**Exercise instructions:**
Reproduce each of the rows below word for word, with no changes.

--- Information given Enclosed Below ---

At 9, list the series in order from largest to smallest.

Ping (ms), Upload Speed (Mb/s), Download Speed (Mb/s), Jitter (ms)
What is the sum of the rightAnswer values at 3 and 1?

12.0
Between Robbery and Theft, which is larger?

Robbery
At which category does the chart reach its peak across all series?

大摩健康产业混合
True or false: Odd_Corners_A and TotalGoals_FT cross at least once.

--- End of Enclosed Information given ---

**Task solution:**
At 9, list the series in order from largest to smallest.

Ping (ms), Upload Speed (Mb/s), Download Speed (Mb/s), Jitter (ms)
What is the sum of the rightAnswer values at 3 and 1?

12.0
Between Robbery and Theft, which is larger?

Robbery
At which category does the chart reach its peak across all series?

大摩健康产业混合
True or false: Odd_Corners_A and TotalGoals_FT cross at least once.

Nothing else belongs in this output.